Here is how we can adapt the above strategy for $a^nba^nba^nb$.

  1. $S$ becomes $Tb$ so that we will have one $b$ at the end.
  2. $T$ is blown up to $a^nbXBC(BC)^{n-1}$.
  3. After each CB has been switched to BC successively, $BC(BC)^{n-1}$ becomes $B^nC^n$.
  4. $XB$ is switched to $BX$ repeatedly so that $XB^n$ becomes $B^nX$.
  5. $BXC$ becomes $BbC$.
  6. Replacing each $B$ with $b$ and each $C$ with $c$, we are done.

In one line, here is our strategy.

$$S\Rightarrow Tb\Rightarrow^*a^nbXBC(BC)^nb\Rightarrow^* a^nbXB^nC^nb\Rightarrow^* a^nbB^nXC^nb\Rightarrow^* a^nbB^nbC^nb\Rightarrow^* a^nba^nba^nb$$


However, there is a big loophole, strings not of the form $a^nba^nba^nb$ might get generated. How can we prevent that from happening?

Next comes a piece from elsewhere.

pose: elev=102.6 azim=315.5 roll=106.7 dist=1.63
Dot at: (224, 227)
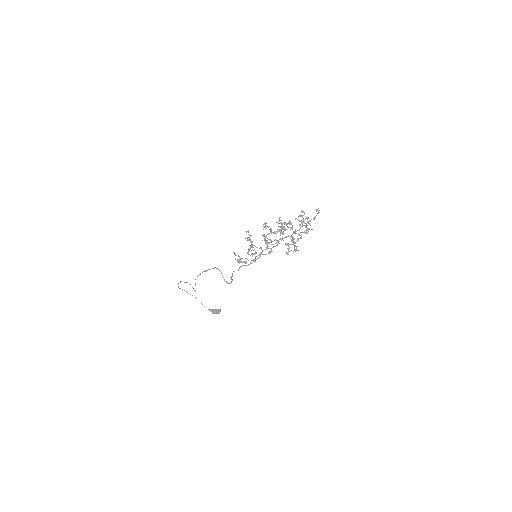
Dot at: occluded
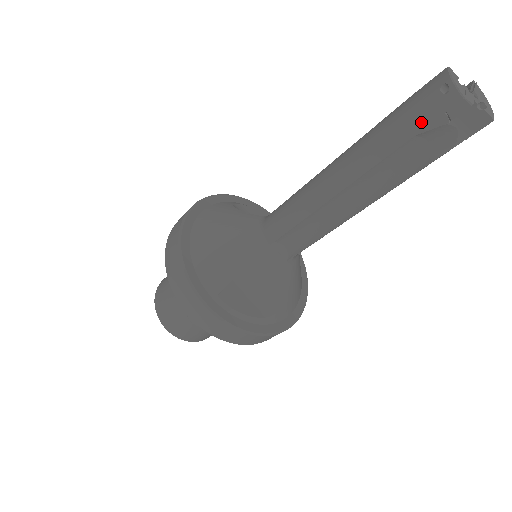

We will require that $X$ travel to the right-hand side to meet with $E$, a symbol at the end of right-hand side that can only be eliminated by its meeting with $X$. We will make sure that the only way for $X$ to travel to the right-hand side is to go through a bunch of $B$'s. Then become $Y$. Then go through a bunch of $C$'s.

Here is the updated strategy.

  1. $S$ becomes $TE$.
  2. $T$ is blown up to $a^{n-1}abX(BC)^{n-1}$.
  3. After each CB is switched to BC successively, $(BC)^{n-1}$ becomes $B^{n-1}C^{n-1}$.
  4. $XB$ is changed to $aX$ repeatedly so that $XB^{n-1}$ becomes $a^{n-1}X$.
  5. $XC$ becomes $abYC$.
  6. $YC$ is switched to $aY$ repeatedly so that $YC^{n-1}$ becomes $a^{n-1}Y$.
  7. $YE$ becomes $ab$.

Here is the strategy in terms of formal generation, where the parts to change in the next step are underlined.

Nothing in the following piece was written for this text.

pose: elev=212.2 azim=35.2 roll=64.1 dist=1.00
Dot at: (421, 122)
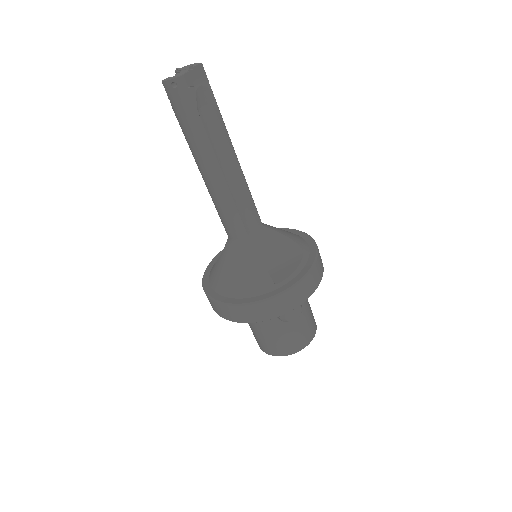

$$\begin{aligned} \underline{S} & \Rightarrow \underline{T}E\\ &\Rightarrow^*a^{n-1}abX\underline{(BC)^{n-1}}E\\ &\Rightarrow^* a^nb\underline{XB^{n-1}}C^{n-1}E\\ & \Rightarrow^* a^nba^{n-1}\underline{XC}C^{n-2}E\\ &\Rightarrow^* a^nba^{n-1}ab\underline{YCC^{n-2}}E\\ & \Rightarrow^* a^nba^{n}ba^{n-1}\underline{YE}\\ &\Rightarrow^* a^nba^{n}ba^{n-1}ab\\ &=a^nba^nba^nb \end{aligned}$$

There should be enough information to write the grammar by now.


Exercise. Write a grammar for $\{a^nb^{2n}a^{3n} \mid n \in \Bbb N\}$.